Compare this with MacDiarmid’s revitalisation of Scots in the 1920s partly for his own individual creative priorities, partly to counter the increasingly familiar use of Scots in popular media, music hall and film, especially widespread in the establishment propaganda. MacDiarmid, in his short story or prose sketch ‘The Waterside’, uses Scots throughout and slips quickly and with great fluency between thoughtful, more meditative reflections, and representations of fast, dramatic action. These are sometimes serious – the threat to the children on the broken bridge is real – but also, at the same time, sometimes wildly comic. The moment where a mother rescues one child then finding it is not hers, throws it back into the water, is both ferociously comic and terribly chilling, partly because it seems to represent natural and understandable human behaviour, even if that behaviour is in some respects reprehensible.

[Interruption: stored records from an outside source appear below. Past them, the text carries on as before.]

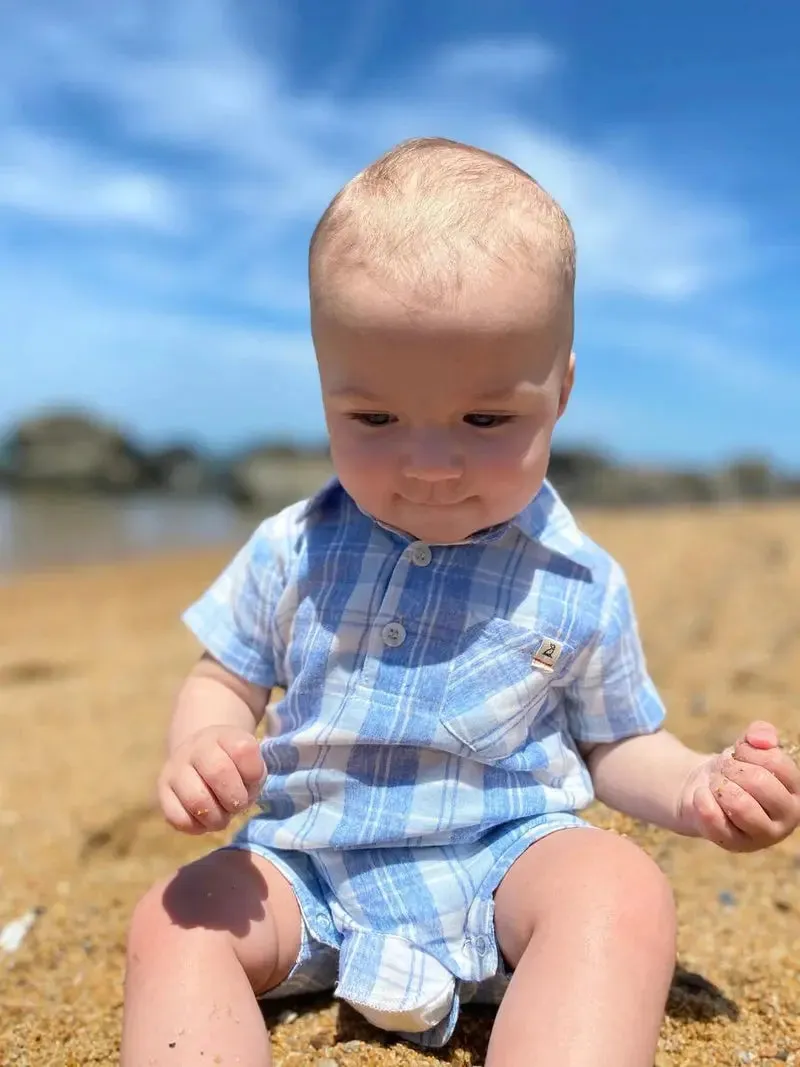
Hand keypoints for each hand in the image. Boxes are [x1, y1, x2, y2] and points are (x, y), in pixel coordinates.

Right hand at [158, 725, 265, 833]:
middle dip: (235, 798)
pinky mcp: (162, 791)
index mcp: (224, 736)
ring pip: (196, 799)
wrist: (199, 755)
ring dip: (216, 817)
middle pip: (218, 772)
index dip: (254, 773)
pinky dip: (197, 827)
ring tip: (222, 817)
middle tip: (238, 805)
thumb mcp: (250, 762)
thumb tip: (240, 801)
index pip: (243, 750)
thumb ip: (253, 778)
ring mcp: (175, 768)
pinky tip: (204, 820)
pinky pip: (178, 818)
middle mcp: (196, 747)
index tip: (253, 782)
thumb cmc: (233, 764)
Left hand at [678, 720, 799, 851]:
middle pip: (760, 783)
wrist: (706, 790)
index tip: (739, 752)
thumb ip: (760, 734)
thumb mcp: (748, 746)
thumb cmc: (736, 769)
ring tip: (717, 784)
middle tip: (725, 769)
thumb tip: (763, 740)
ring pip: (740, 805)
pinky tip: (703, 796)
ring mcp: (763, 836)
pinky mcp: (736, 845)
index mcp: (796, 791)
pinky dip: (703, 800)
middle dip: (733, 769)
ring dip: (720, 786)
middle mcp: (787, 817)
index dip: (750, 751)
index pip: (777, 763)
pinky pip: (715, 820)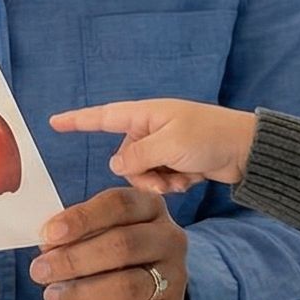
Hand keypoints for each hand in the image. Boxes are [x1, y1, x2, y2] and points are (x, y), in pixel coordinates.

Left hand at [29, 187, 190, 299]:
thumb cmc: (118, 249)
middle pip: (123, 245)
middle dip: (74, 260)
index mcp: (150, 207)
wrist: (156, 281)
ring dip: (82, 293)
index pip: (118, 204)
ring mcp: (175, 277)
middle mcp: (169, 239)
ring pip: (128, 287)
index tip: (49, 234)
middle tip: (41, 270)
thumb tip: (48, 245)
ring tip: (54, 295)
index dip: (81, 218)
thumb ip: (76, 231)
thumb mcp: (100, 227)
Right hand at [49, 99, 256, 193]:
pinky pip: (160, 180)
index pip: (102, 117)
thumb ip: (137, 157)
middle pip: (124, 158)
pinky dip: (173, 184)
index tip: (54, 123)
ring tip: (182, 179)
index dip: (77, 121)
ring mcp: (162, 147)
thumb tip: (115, 165)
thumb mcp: (169, 146)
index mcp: (144, 116)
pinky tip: (190, 180)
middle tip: (166, 178)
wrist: (246, 150)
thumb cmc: (209, 136)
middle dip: (143, 174)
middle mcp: (149, 130)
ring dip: (160, 183)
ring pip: (142, 174)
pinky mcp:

The use of Scots in his prose and discussed in his essays ‘A Theory of Scots Letters’ and ‘English Ascendancy in British Literature’ shows a development and resistance to what MacDiarmid calls ‘English Ascendancy’: in other words, the way in which, over time, English has come to seem the normative language in Britain, while other languages are neglected or suppressed. Seamus Heaney, when discussing MacDiarmid’s literary use of Scots, established:

“…a demonstrable link between MacDiarmid’s act of cultural resistance in the 1920s and the literary self-possession of writers such as Alasdair Gray, Tom Leonard, Liz Lochhead and James Kelman in the 1980s and 1990s. [For Heaney, MacDiarmid’s poetry] prepared the ground for a Scottish literature that would be self-critical and experimental in relation to its own inherited forms and idioms, but one that would also be stimulated by developments elsewhere in world literature”.

(1995)

And we conclude with a statement by Margery Palmer McCulloch, who verifies that Heaney’s comment, quoted above, represents “a meaningful endorsement of the way in which the inter-war Scottish Renaissance attempt to change the direction of Scottish literary (and ultimately political) culture, with its strong emphasis on national identity as well as international relationships and influences, [which] has been able to modify itself over the decades to bring about the confident, diverse yet recognisably Scottish contribution to international writing we have today” (2012, p. 73).